**What you have to do**
Please repeat, exactly as written, the line containing "right shoulder: (467, 408)" and every line after it through the end of the records below, leaving out any pictures.

(Beginning of Input data)

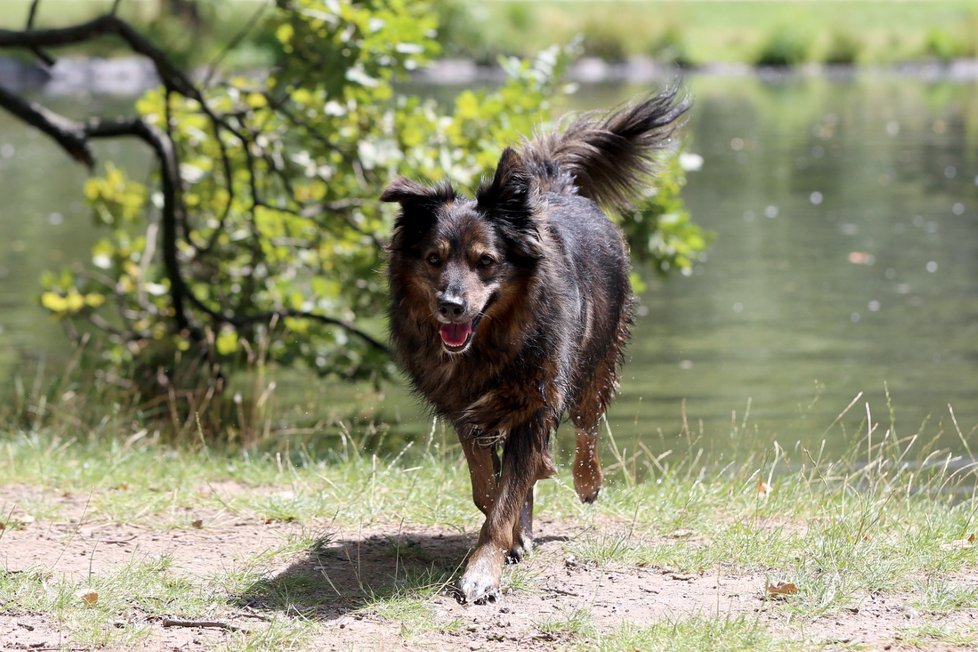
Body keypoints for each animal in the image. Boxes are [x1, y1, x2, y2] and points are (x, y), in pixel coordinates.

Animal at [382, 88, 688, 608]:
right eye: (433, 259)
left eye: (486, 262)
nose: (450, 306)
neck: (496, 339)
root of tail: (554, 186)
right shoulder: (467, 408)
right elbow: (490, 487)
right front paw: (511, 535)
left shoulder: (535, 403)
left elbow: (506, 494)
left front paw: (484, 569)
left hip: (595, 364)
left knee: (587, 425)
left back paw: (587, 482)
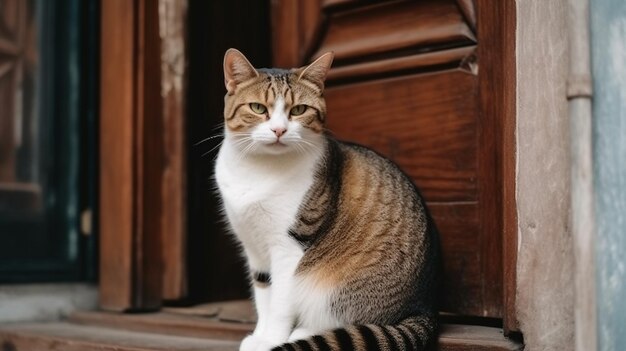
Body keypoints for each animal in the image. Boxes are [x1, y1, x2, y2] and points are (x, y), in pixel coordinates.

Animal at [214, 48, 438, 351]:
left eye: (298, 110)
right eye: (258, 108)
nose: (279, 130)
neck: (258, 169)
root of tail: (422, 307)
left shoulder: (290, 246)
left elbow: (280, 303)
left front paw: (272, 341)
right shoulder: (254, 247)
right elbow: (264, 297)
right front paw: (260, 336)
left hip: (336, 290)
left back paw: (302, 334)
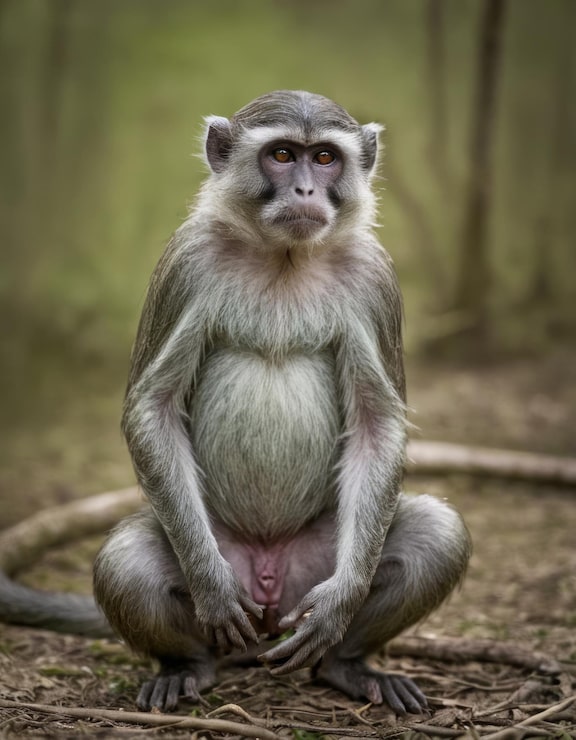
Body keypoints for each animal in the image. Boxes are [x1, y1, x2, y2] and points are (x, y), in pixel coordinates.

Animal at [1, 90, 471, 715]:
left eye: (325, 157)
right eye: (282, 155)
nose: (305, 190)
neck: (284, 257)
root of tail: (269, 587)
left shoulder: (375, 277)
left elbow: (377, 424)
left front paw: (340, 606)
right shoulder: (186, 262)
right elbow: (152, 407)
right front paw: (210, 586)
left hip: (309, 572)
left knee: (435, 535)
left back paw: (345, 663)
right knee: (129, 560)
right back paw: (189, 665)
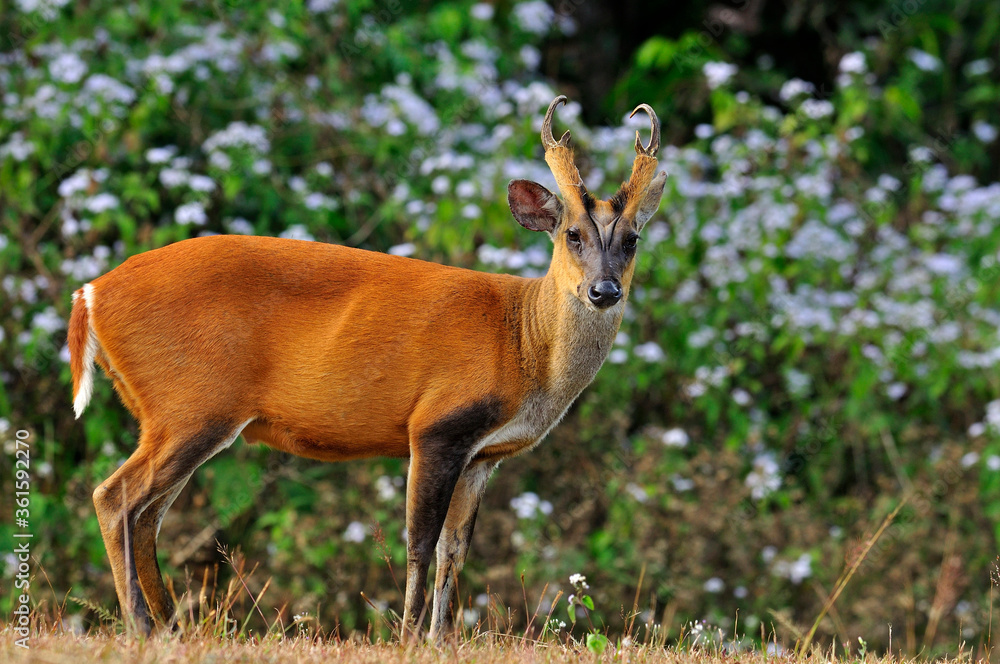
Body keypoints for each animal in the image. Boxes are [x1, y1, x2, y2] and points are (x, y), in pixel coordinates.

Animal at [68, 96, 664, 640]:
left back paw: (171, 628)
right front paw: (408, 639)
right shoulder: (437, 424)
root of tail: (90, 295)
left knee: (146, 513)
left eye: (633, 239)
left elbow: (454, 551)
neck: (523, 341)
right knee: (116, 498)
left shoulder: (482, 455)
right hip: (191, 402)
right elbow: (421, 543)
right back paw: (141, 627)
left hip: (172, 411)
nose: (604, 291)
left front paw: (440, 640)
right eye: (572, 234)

(End of Input data)

**Answer**
right shoulder: (467, 408)
right elbow: (490, 487)
right front paw: (511, 535)
left shoulder: (535, 403)
left elbow: (506, 494)
left front paw: (484, 569)
left hip: (595, 364)
left knee: (587, 425)
left back paw: (587, 482)
Body keypoints for each animal in the image. Boxes are [x1, y1, x2, y2] and points are (x, y), in pixel coordinates.

Animal at [214, 48, 438, 351]:
left eye: (298, 110)
right eye: (258, 108)
nose: (279, 130)
neck: (258, 169)
root of tail: (422, 307)
left shoulder: (290, 246)
left elbow: (280, 303)
left front paw: (272, 341)
right shoulder: (254, 247)
right elbow: (264, 297)
right front paw: (260, 336)
left hip: (336, 290)
left back paw: (302, 334)
Body keypoints for each animal in the image. Boxes are [x1, y1, x2, y2] and points are (x, y), in pixel coordinates.

Animal at [1, 90, 471, 715]:
left eye: (325, 157)
right eye: (282, 155)
nose: (305, 190)
neck: (284, 257)
root of tail: (269, 587)
left shoulder: (375, 277)
left elbow: (377, 424)
left front paw: (340, 606)
right shoulder: (186, 262)
right elbow: (152, 407)
right front paw: (210, 586)
left hip: (309, 572)
left knee: (435, 535)
left back paw: (345, 663)
right knee: (129, 560)
right back paw: (189, 665)
Body keypoints for each animal in the image. Boxes are [x1, y1, x2, y2] and points are (x, y), in pixel coordinates.

Animal at [68, 96, 664, 640]:
left back paw: (171, 628)
right front paw: (408, 639)
right shoulder: (437, 424)
root of tail: (90, 295)
left knee: (146, 513)
left eye: (633, 239)
left elbow: (454, 551)
neck: (523, 341)
right knee: (116, 498)
left shoulder: (482, 455)
right hip: (191, 402)
right elbow: (421, 543)
right back paw: (141, 627)
left hip: (172, 411)
nose: (604, 291)
left front paw: (440, 640)
right eye: (572, 234)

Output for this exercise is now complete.